• **WHAT IS NEEDED**
Could you filter the records below and return each line that holds "back"?

————

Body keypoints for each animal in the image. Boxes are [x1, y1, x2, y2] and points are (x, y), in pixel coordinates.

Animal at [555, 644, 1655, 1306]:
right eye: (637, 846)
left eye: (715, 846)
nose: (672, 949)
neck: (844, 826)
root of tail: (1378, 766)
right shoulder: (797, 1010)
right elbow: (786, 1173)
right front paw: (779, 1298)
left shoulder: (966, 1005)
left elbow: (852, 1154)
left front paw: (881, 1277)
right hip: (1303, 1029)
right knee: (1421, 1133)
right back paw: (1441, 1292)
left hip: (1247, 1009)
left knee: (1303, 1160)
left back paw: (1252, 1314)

————

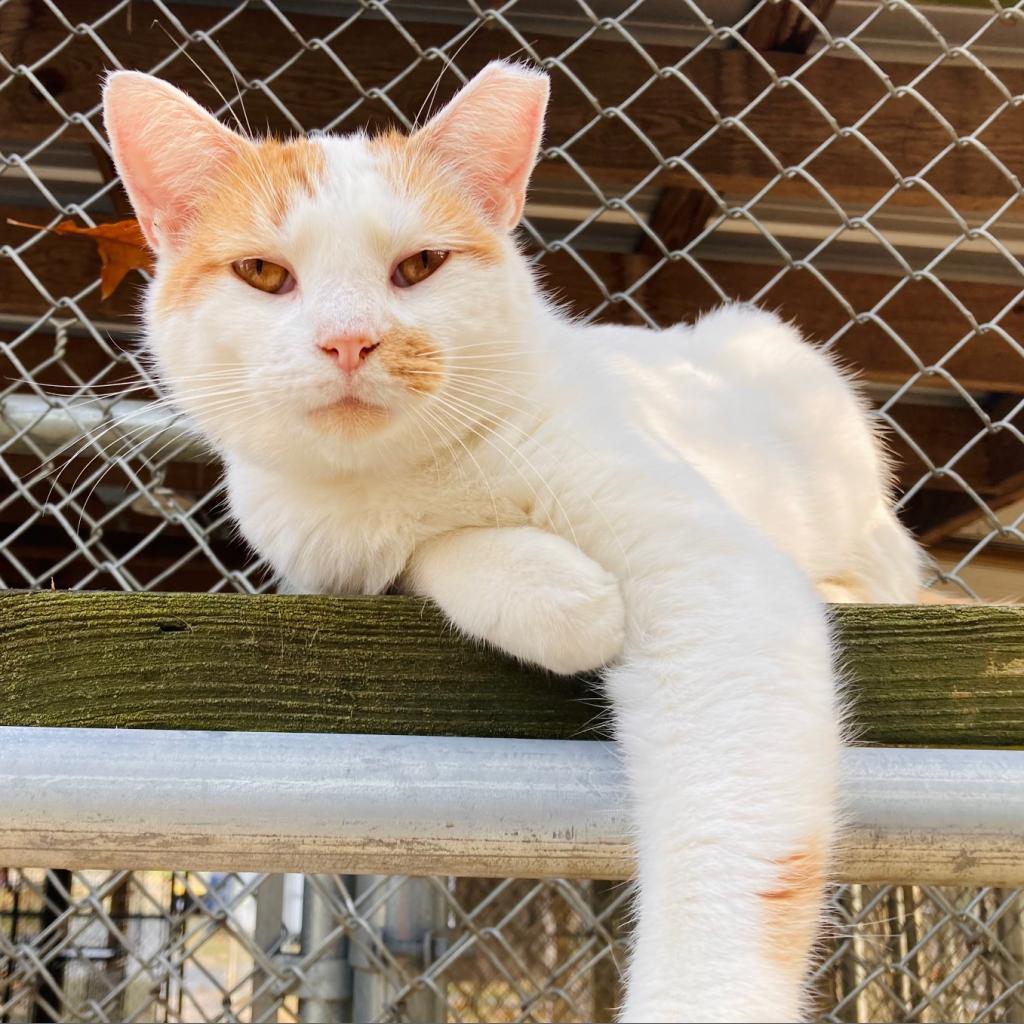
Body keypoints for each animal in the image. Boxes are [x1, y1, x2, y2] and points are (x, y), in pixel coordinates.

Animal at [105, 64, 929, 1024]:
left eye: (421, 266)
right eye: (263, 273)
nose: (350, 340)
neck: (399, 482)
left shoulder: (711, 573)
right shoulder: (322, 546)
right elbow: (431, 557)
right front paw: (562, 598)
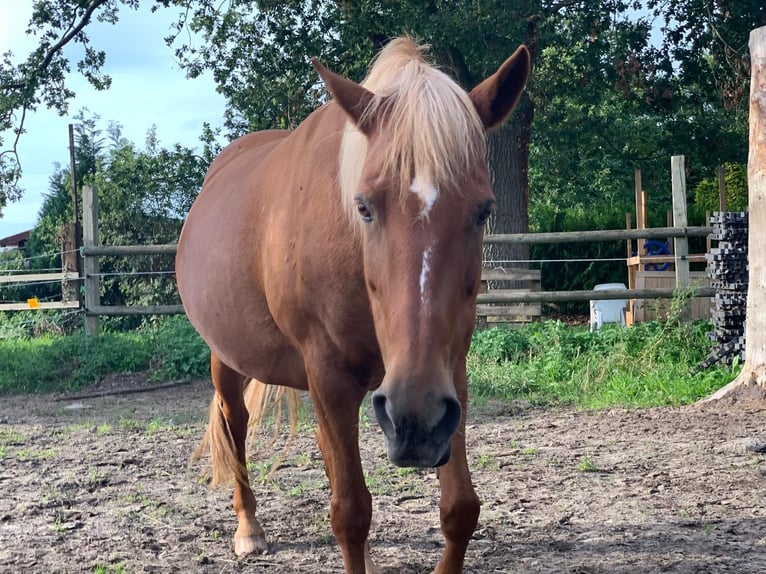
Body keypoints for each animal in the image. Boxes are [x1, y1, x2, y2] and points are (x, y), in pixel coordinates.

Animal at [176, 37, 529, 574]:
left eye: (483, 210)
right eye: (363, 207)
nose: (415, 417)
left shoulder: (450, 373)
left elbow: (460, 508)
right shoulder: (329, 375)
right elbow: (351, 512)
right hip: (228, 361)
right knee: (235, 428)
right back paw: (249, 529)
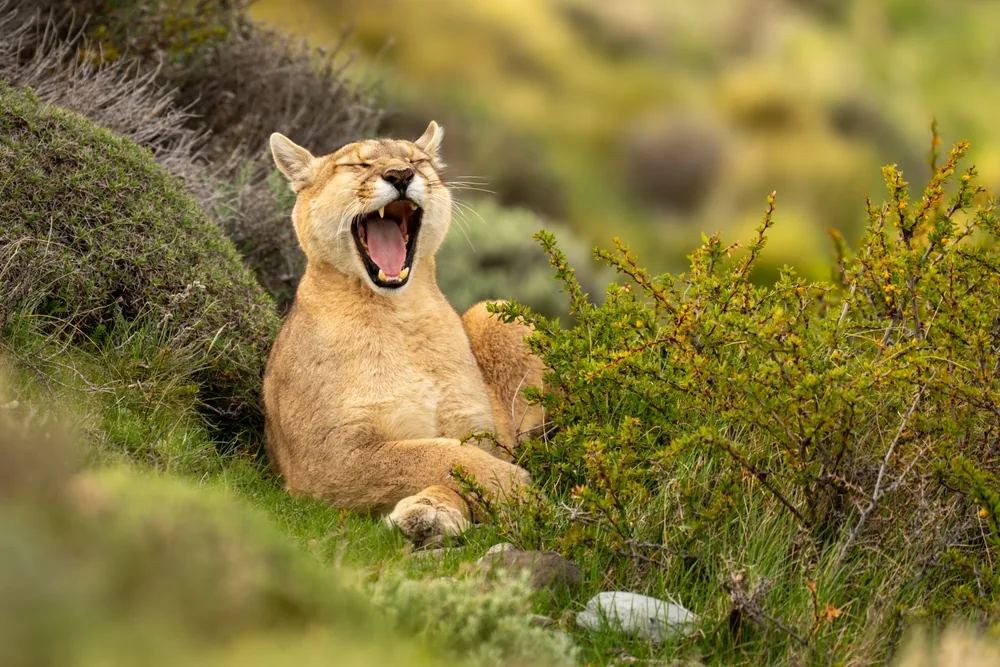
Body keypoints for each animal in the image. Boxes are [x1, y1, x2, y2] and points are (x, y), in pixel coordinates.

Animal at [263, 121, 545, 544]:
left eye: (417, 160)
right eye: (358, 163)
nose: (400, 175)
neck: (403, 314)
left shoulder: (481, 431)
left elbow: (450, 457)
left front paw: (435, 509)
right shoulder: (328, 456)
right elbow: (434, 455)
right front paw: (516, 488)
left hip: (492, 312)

————

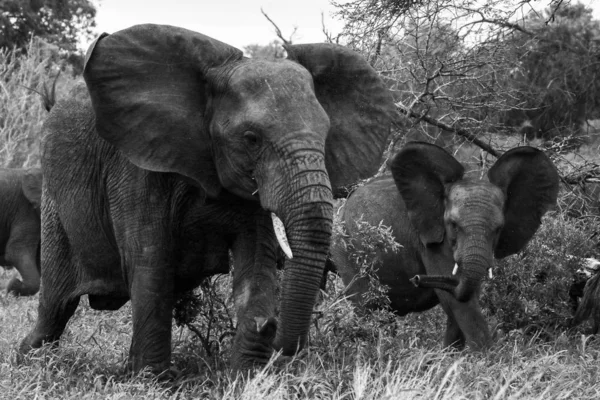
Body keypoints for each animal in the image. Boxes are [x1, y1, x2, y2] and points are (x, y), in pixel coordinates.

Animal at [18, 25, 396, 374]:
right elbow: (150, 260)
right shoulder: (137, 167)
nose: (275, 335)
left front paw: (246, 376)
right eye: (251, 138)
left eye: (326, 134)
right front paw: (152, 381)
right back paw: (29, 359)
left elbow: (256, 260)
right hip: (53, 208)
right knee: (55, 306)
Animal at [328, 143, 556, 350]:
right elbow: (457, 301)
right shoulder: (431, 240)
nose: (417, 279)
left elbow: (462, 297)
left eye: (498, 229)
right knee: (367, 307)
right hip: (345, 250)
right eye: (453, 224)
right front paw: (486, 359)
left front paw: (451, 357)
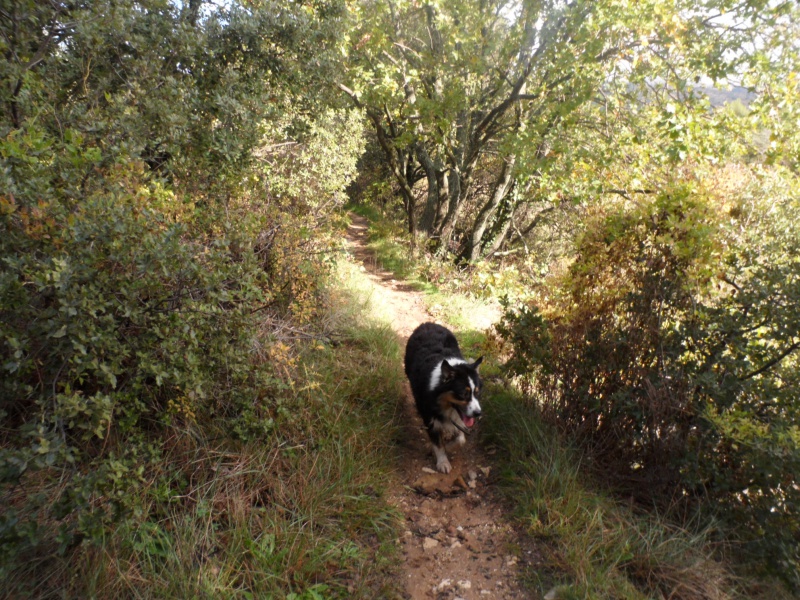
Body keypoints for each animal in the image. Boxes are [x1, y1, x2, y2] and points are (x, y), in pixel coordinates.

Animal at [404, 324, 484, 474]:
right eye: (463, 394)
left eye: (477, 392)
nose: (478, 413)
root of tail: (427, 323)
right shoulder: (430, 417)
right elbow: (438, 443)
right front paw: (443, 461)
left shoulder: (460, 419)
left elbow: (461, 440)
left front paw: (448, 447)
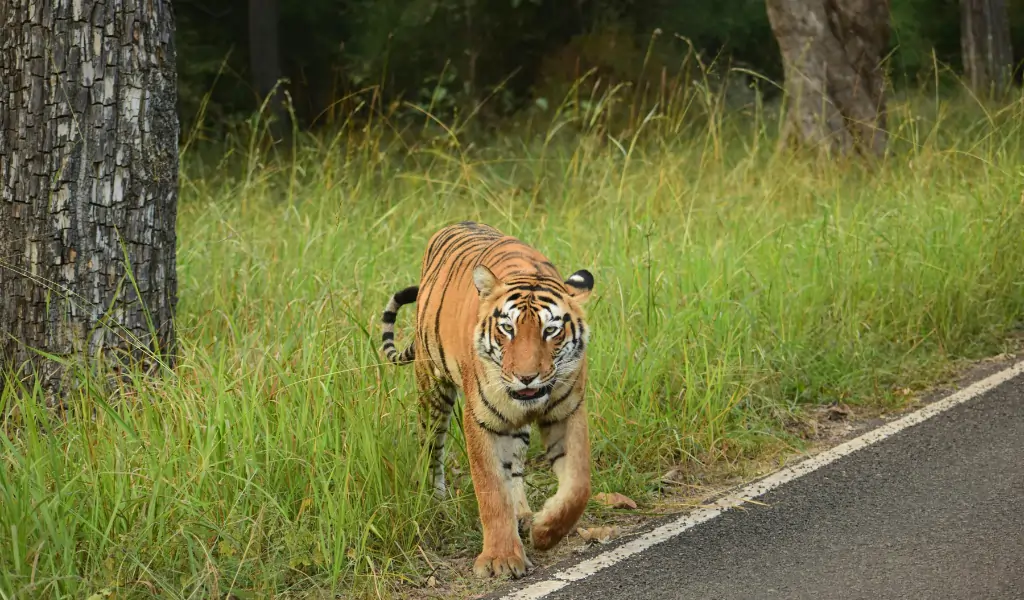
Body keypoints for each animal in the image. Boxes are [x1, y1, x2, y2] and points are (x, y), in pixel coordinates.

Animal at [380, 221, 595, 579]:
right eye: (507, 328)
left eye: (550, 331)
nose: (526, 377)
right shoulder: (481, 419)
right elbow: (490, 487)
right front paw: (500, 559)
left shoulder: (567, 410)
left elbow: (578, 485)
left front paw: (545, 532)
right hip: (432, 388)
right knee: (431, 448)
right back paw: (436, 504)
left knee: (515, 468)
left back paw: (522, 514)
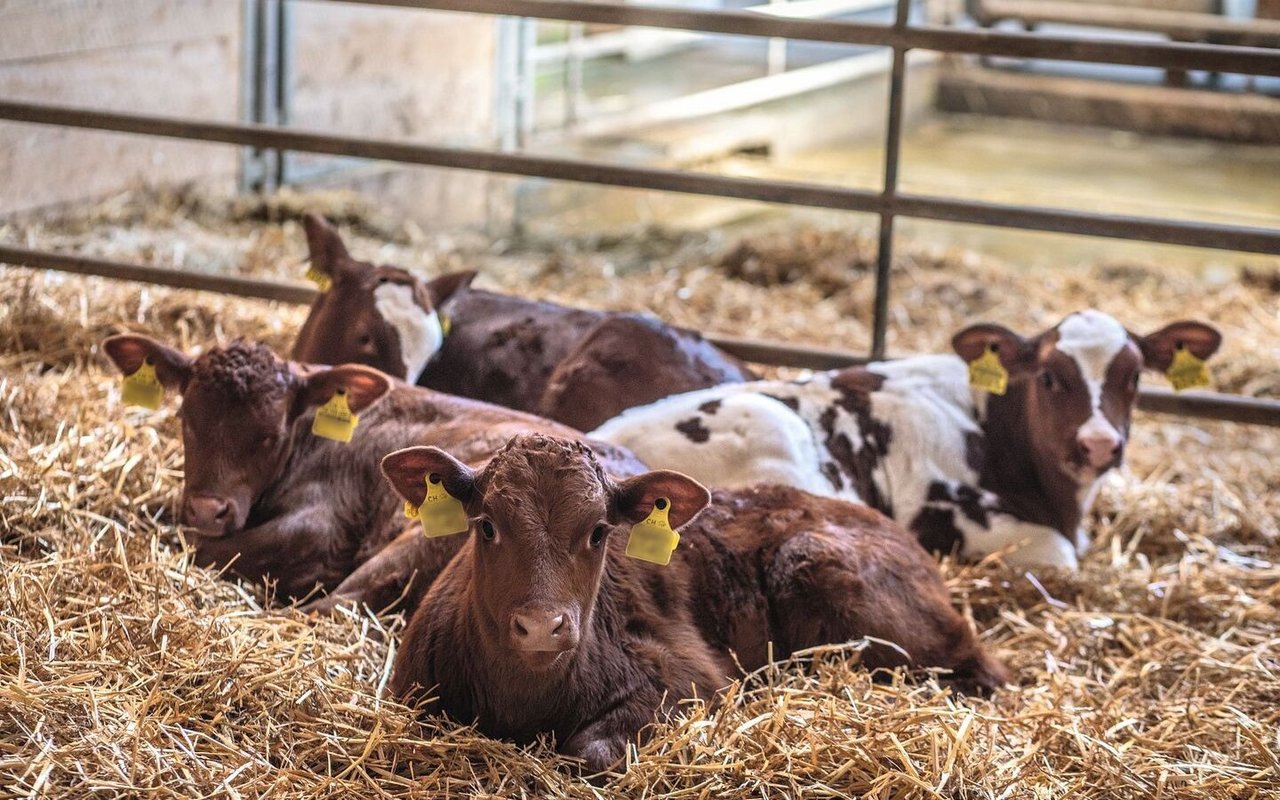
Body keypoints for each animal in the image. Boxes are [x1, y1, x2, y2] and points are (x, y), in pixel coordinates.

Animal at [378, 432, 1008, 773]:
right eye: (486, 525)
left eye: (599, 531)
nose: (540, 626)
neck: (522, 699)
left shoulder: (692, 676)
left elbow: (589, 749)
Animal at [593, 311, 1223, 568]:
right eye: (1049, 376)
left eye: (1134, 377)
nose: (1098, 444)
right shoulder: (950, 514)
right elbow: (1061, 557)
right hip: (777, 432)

————

• **FINISHED TASK**
right back paw: (1441, 1292)
left back paw: (1252, 1314)
right back paw: (249, 529)
right back paw: (29, 359)
right back paw: (436, 504)
left back paw: (522, 514)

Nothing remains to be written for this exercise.